We are seeing how well a remote monitoring device that looks like a sticker placed on the chest, under the arm can monitor a child's vital signs including oxygen levels compared to the way that we usually get these measurements. The goal of this study is to see if the new sticker can be used for monitoring patients with cardiac shunt dependent heart conditions from home once they are discharged home. Participating children will be monitored for 6-72 hours with the new sticker in addition to his/her usual hospital monitors so the new sticker device can be compared to our hospital monitors.
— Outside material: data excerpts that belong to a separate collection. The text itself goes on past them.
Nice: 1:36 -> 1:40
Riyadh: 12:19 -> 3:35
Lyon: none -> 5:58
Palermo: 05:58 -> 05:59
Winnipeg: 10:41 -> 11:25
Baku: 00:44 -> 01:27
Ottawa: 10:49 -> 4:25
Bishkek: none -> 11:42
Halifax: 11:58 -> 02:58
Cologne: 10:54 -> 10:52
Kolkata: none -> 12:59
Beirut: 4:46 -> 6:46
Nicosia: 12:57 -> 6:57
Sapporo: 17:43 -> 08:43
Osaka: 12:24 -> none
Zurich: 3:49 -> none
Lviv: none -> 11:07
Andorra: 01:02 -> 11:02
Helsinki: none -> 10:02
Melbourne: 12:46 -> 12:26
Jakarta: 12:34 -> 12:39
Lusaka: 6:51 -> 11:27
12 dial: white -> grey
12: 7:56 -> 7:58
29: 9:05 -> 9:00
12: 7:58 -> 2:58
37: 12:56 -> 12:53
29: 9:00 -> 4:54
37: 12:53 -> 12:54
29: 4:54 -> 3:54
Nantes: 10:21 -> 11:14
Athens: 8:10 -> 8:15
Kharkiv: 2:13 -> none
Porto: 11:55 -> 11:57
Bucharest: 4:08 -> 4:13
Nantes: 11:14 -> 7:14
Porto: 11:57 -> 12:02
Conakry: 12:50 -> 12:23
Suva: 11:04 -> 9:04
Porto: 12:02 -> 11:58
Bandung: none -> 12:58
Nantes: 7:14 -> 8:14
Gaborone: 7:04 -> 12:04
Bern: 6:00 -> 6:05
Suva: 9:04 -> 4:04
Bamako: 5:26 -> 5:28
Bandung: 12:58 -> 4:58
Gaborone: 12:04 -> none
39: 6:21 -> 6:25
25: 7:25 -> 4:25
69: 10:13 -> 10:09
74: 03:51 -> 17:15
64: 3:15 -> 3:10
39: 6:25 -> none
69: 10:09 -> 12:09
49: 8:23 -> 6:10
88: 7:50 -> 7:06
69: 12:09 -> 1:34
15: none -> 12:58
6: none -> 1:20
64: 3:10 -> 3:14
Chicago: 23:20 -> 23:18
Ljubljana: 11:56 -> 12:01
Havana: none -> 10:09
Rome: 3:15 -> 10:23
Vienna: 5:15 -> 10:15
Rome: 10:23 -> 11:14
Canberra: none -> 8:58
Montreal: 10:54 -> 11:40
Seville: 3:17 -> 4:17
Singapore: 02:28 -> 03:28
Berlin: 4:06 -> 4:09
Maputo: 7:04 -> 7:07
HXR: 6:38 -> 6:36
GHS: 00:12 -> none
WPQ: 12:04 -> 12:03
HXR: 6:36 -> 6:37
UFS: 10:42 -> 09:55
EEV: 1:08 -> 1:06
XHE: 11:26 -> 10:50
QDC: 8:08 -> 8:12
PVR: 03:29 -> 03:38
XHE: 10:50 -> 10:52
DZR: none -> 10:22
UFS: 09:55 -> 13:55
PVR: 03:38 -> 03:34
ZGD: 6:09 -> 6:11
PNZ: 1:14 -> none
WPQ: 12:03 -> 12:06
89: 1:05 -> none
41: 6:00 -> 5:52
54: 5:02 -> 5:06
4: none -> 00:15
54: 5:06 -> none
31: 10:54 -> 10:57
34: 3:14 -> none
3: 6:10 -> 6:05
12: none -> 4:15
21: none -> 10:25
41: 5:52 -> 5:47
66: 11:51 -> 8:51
Children with congenital heart disease who are cardiac shunt dependent are at increased risk for physiologic decompensation compared to non-shunt dependent children. This can lead to prolonged hospitalizations to facilitate careful vital sign monitoring to detect signs of deterioration early. While home monitoring programs have shown promise in this population, there is currently a shortage of pediatric specific remote monitoring devices that seamlessly provide vital sign results to caregivers and the healthcare team. Over the past few years, home monitoring programs utilizing portable pulse oximetry to monitor oxygen saturation at home have reported improved survival in infants with single ventricle (cardiac shunt dependent) heart disease. Monitoring vital signs in cardiac shunt-dependent children presents challenges as most pulse oximeters are designed to monitor saturation levels greater than 85% SpO2 and shunt dependent children have baseline saturations closer to 75-85% SpO2. Additionally, traditional pulse oximetry probes are connected to a stationary monitor by leads of varying lengths. Children can easily remove these leads, thereby requiring frequent repositioning of the pulse oximeter. Additional limitations to current technology include inaccurate measurements due to motion artifact, need for frequent probe changes, parental requirement to log and interpret results, and the machines' lack of recording ability. An ideal monitor would be one that has continuous monitoring and recording features and provides feedback to the health care team in real time. This study aims to evaluate a potential solution to some of the problems faced in home monitoring of cardiac shunt-dependent children. The proposed study device continuously measures pulse oximetry, heart rate, respiratory rate and temperature via a wireless probe that is placed on the child's chest. The device wirelessly transmits and stores the vital sign data continuously and can be accessed by authorized medical providers and the patient's caregivers at all times. The goal of this pilot study is to measure how the study device performs in comparison to standard-of-care hospital monitoring in the patients of interest.
Study Type
INTERVENTIONAL
Allocation
NA
Purpose
DEVICE_FEASIBILITY
Masking
NONE
Enrollment
27
VITLS remote vital sign monitoring device will be applied to consented patients so data obtained by the device can be compared to data obtained by traditional inpatient hospital monitoring devices.
Texas Children's Hospital
Houston, Texas, United States
Accuracy of pulse oximetry
Evaluate the VITLS device's ability to accurately measure pulse oximetry compared to conventional inpatient wall-connected methods in cardiac shunt-dependent children.
Time frame: 6-72 hours
Evaluate the ability of VITLS to detect clinically significant SpO2 vital sign events compared to conventional inpatient methods.
Clinically significant SpO2 vital sign events are defined as SpO2 less than 75% or SpO2 greater than 90% sustained for 1 minute.
Time frame: 6-72 hours
Evaluate the ability of VITLS to detect clinically significant Heart Rate vital sign events compared to conventional inpatient methods.
Clinically significant vital sign events are defined as heart rate less than 100 bpm or heart rate greater than 180 bpm sustained for 1 minute.